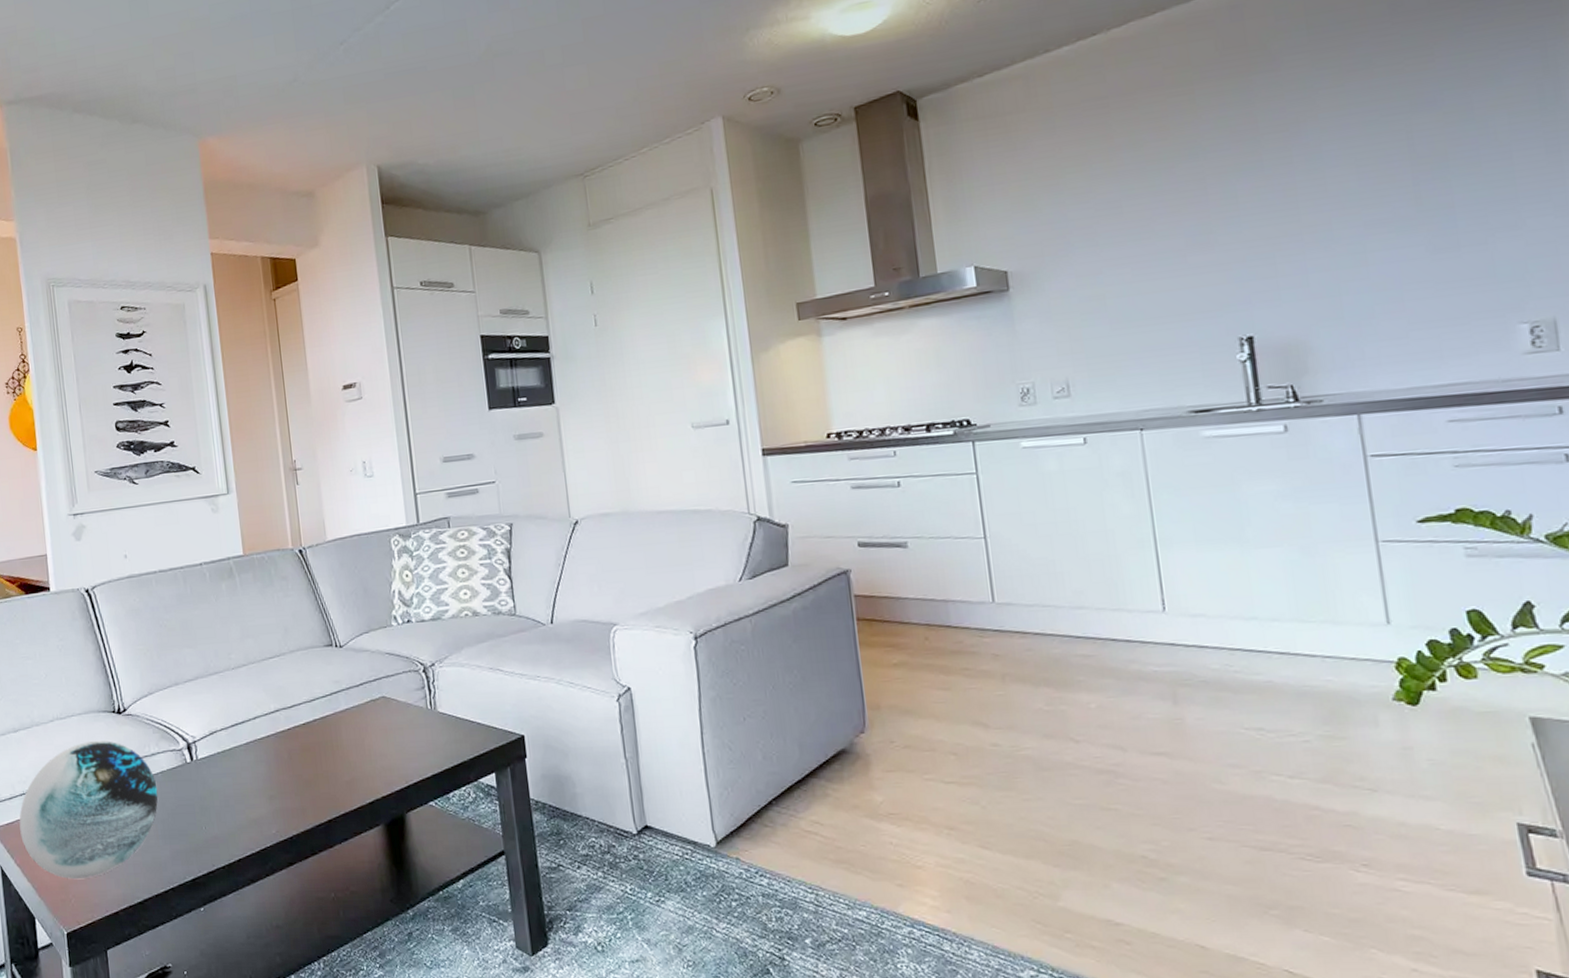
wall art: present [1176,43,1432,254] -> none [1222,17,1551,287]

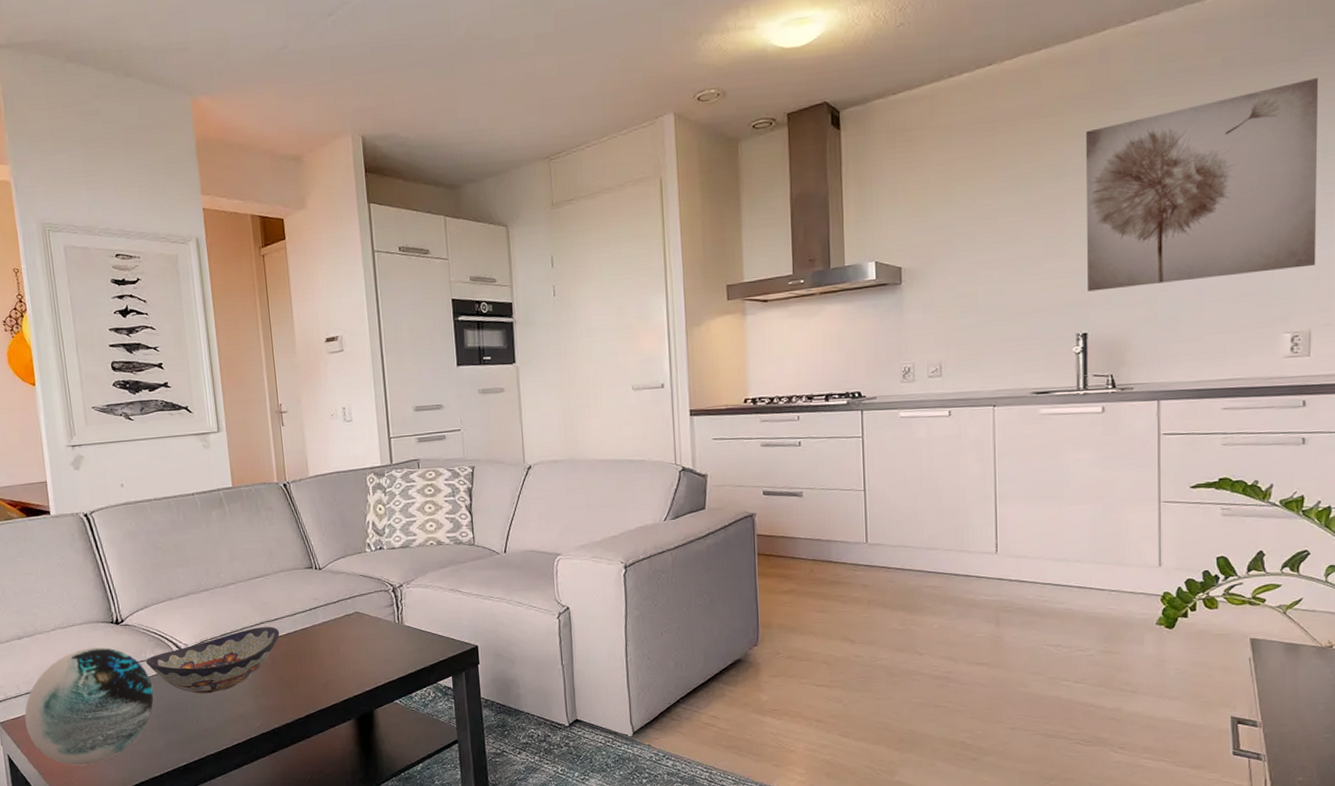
decorative bowl: none [149,715,297,795] -> present [145,627,280,694]
wall art: none [1222,17,1551,287] -> present [1085,78,1319,292]

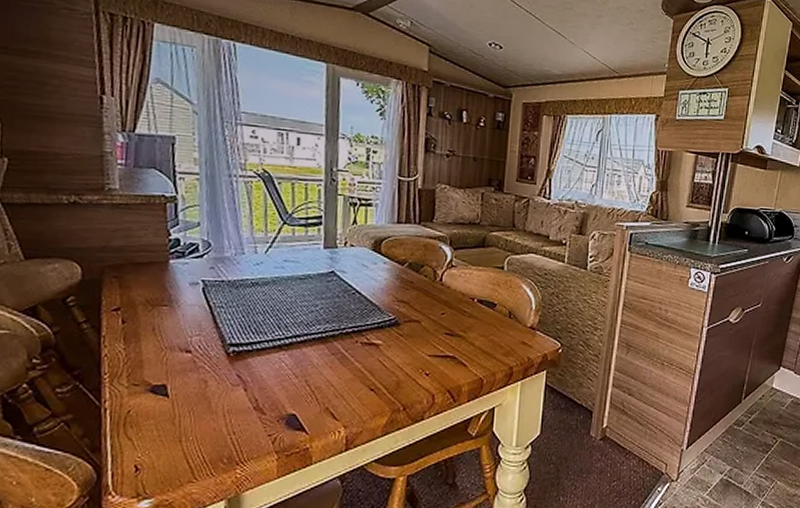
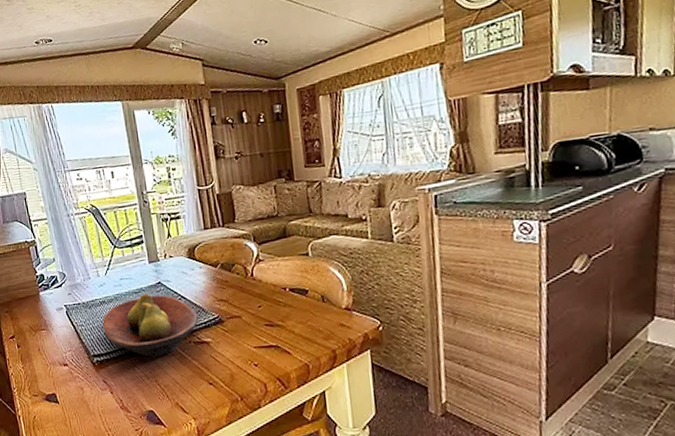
fruit bowl: none [249,281,371,353] -> present [102,293,199,357]

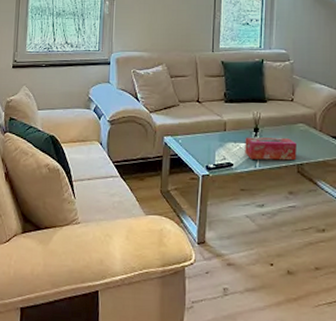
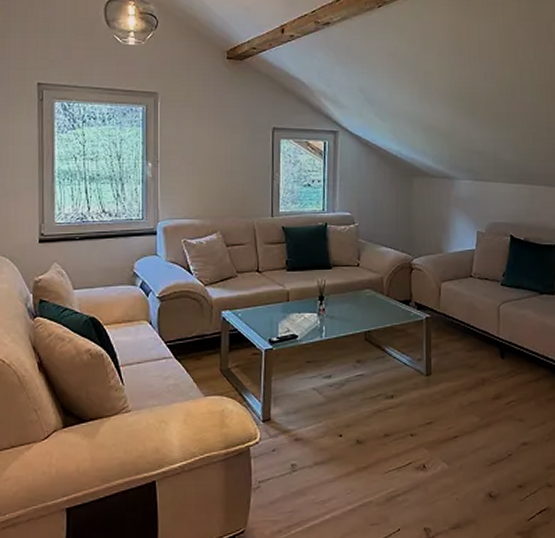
tissue box: present [245,137,297,161] -> none [310,305,364,329]

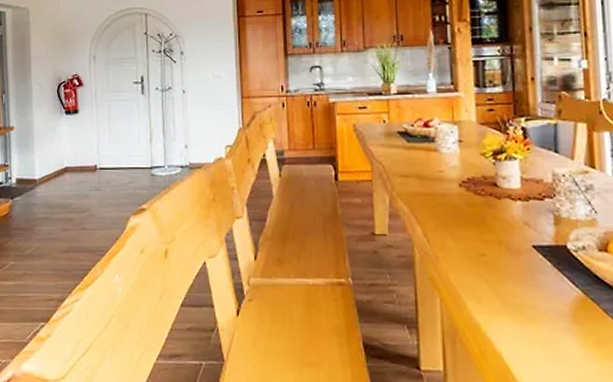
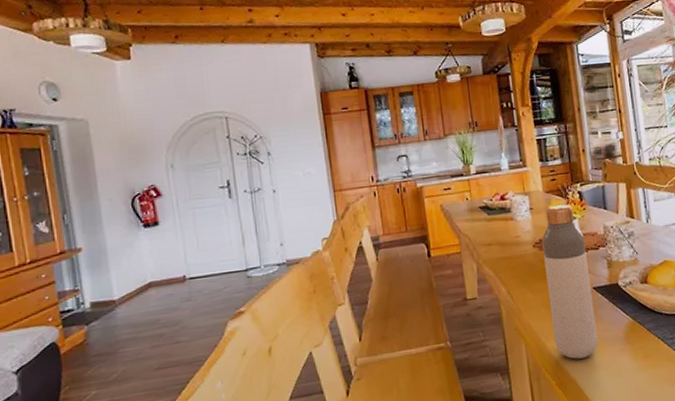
bottle: none [471,141,534,329] -> present [542,204,598,359]

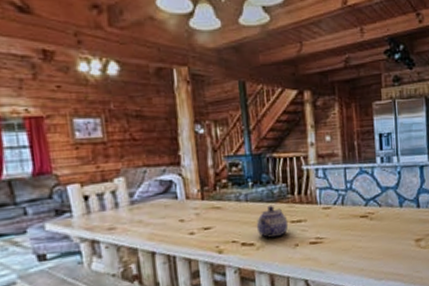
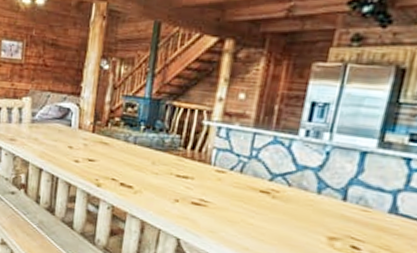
teapot: present [256,205,289,238] -> none [138,153,173,187]

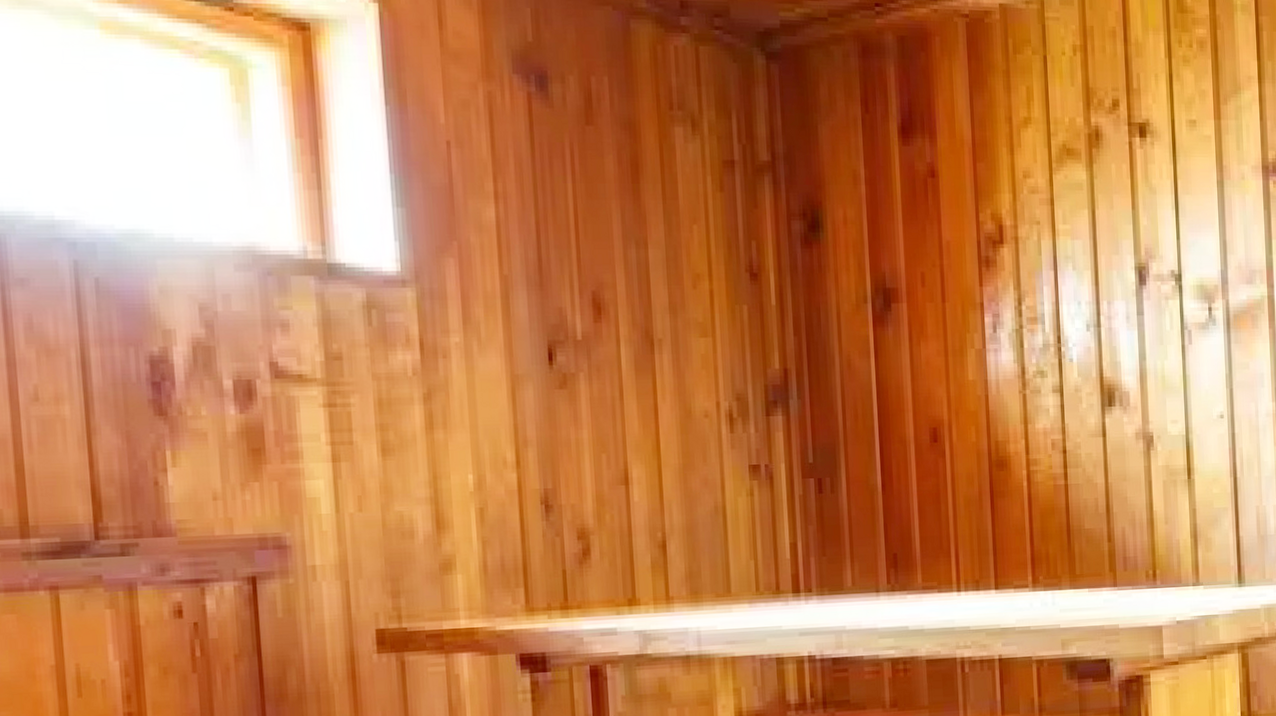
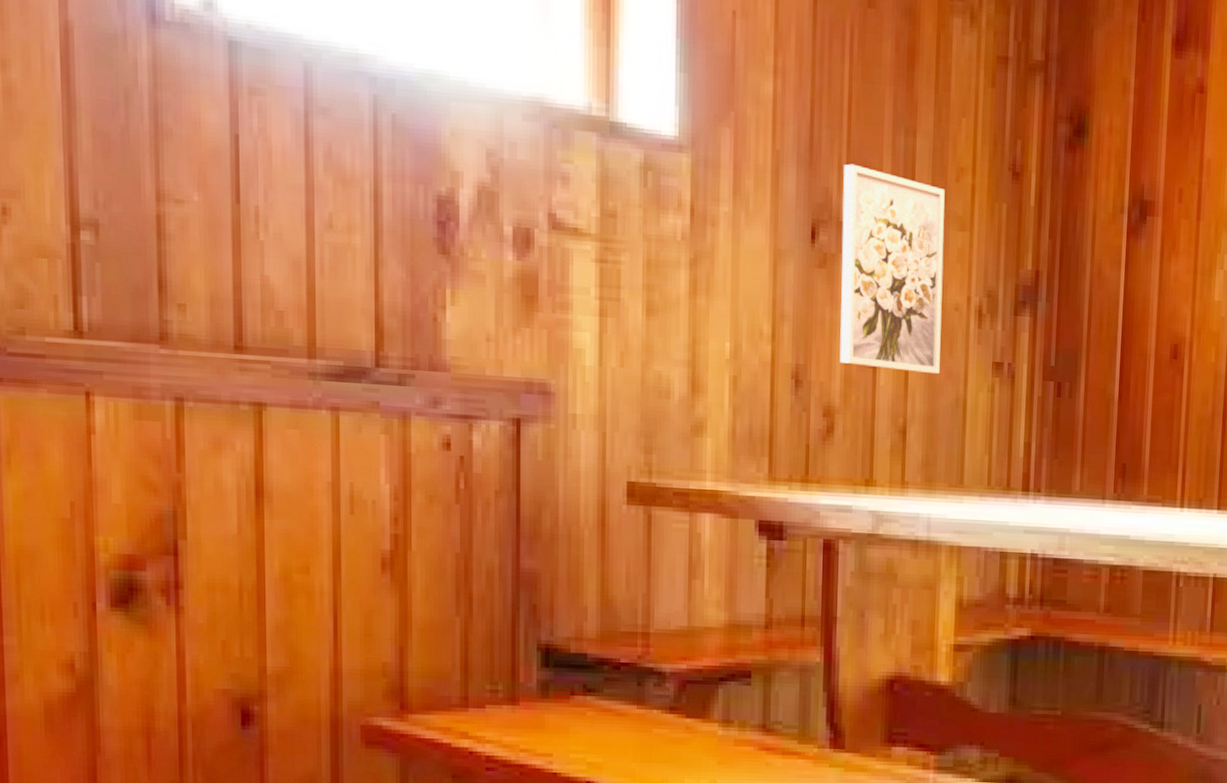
wall art: none [576,281,695,484] -> present [839,163,945,374]

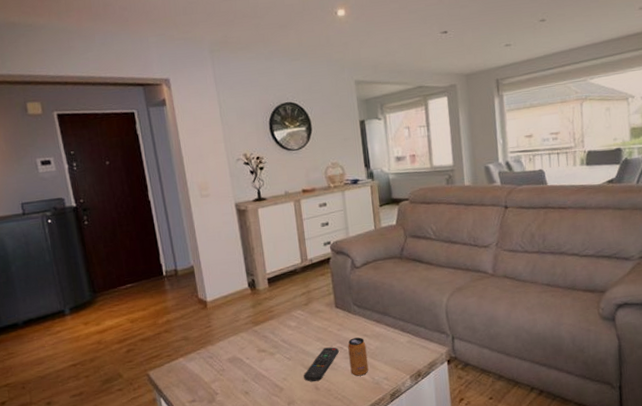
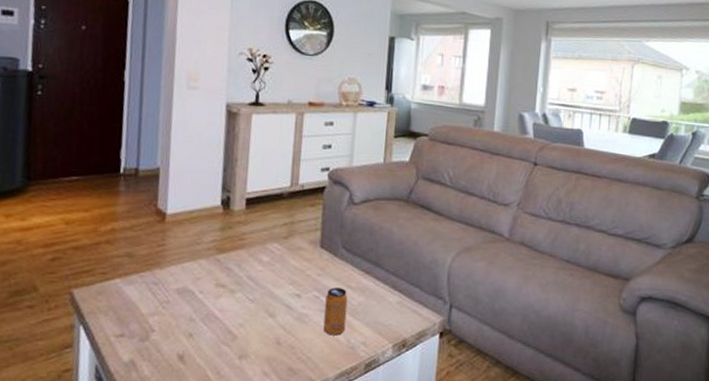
remote control: present [303,347,339,382] -> none [265,294,314,334]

## [Directive]
Your output must be one number: how many lines of the listing include "wall".

## [Output for this task]
3